Have we become a little complacent? Maybe, and there are a few events in 2018 that could shake things up a little. Italy is likely to go to the polls in April, while the US holds mid-term elections in November.
3. A housing market correction. If there's one thing that would really make things messy for us here in New Zealand it's a big correction in the property market, either here or in Australia (given they're our biggest trading partner).
We've got a lot of eggs in the housing basket, not to mention a scary level of debt sitting behind it. A major correction in house prices would do much more damage to our economy than a sharemarket or dairy price collapse.
4. A disorderly reaction to central banks changing tack. Markets have been accustomed to the world's central banks providing a steady diet of interest rate cuts, quantitative easing, and reassuring comments about how they'll do "whatever it takes".
However, the Federal Reserve in the US has started moving back towards normal, and the European economy is getting too strong for the European Central Bank not to inevitably follow.It could be very disruptive if it happens more quickly or aggressively than people think.

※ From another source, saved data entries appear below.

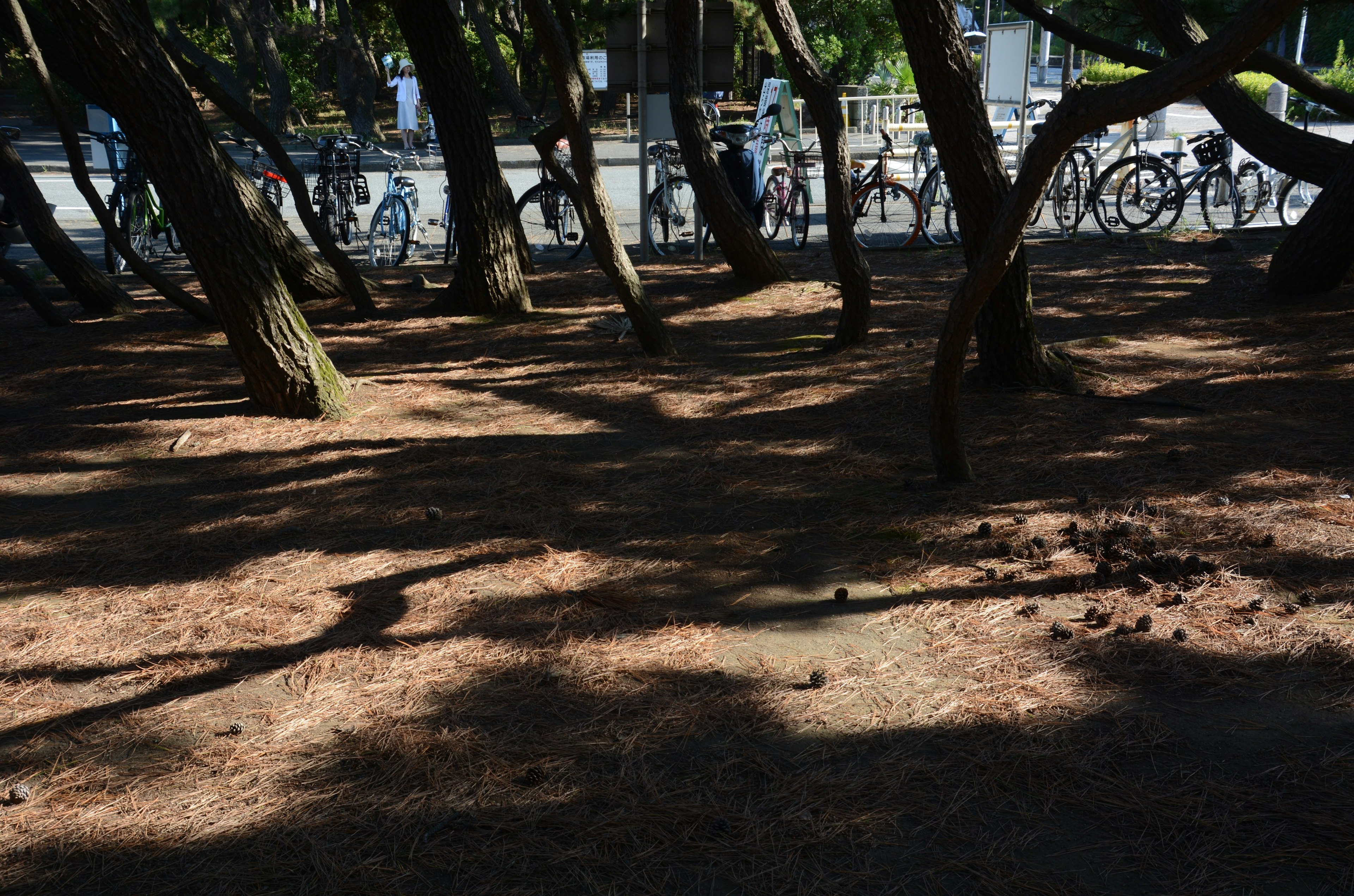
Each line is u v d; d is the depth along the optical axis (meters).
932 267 11.00
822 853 2.46
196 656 3.47
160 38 7.15
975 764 2.77
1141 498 4.48
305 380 6.21
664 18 10.70
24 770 2.87
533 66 33.84
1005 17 37.38
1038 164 3.93
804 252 12.19
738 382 6.77
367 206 16.25
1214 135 12.55
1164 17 8.98
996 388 6.14
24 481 5.36
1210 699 3.02
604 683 3.22
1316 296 8.00
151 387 7.09
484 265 8.99
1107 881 2.34
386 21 31.59
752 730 2.95
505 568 4.11
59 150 23.97
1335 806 2.54
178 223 5.87
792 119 18.53
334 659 3.42
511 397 6.68
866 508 4.57
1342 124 25.08
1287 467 4.73
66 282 9.38
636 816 2.60
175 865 2.46
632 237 13.60
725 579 3.96
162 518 4.77
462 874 2.41
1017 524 4.27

5. A sharper than expected slowdown in China. The world's second largest economy remains an enigma for many analysts. Credit growth has been extraordinary, debt levels look far too high and you can still only take the economic statistics with a grain of salt.
Then again, are you brave enough to bet against them? The economy is controlled centrally, as is the currency and just about everything else. The authorities can orchestrate whatever outcome they desire, to a degree.
China has an ambitious reform agenda planned, and while these should make for a more stable platform in the years ahead, they could come at the expense of growth in the short-term.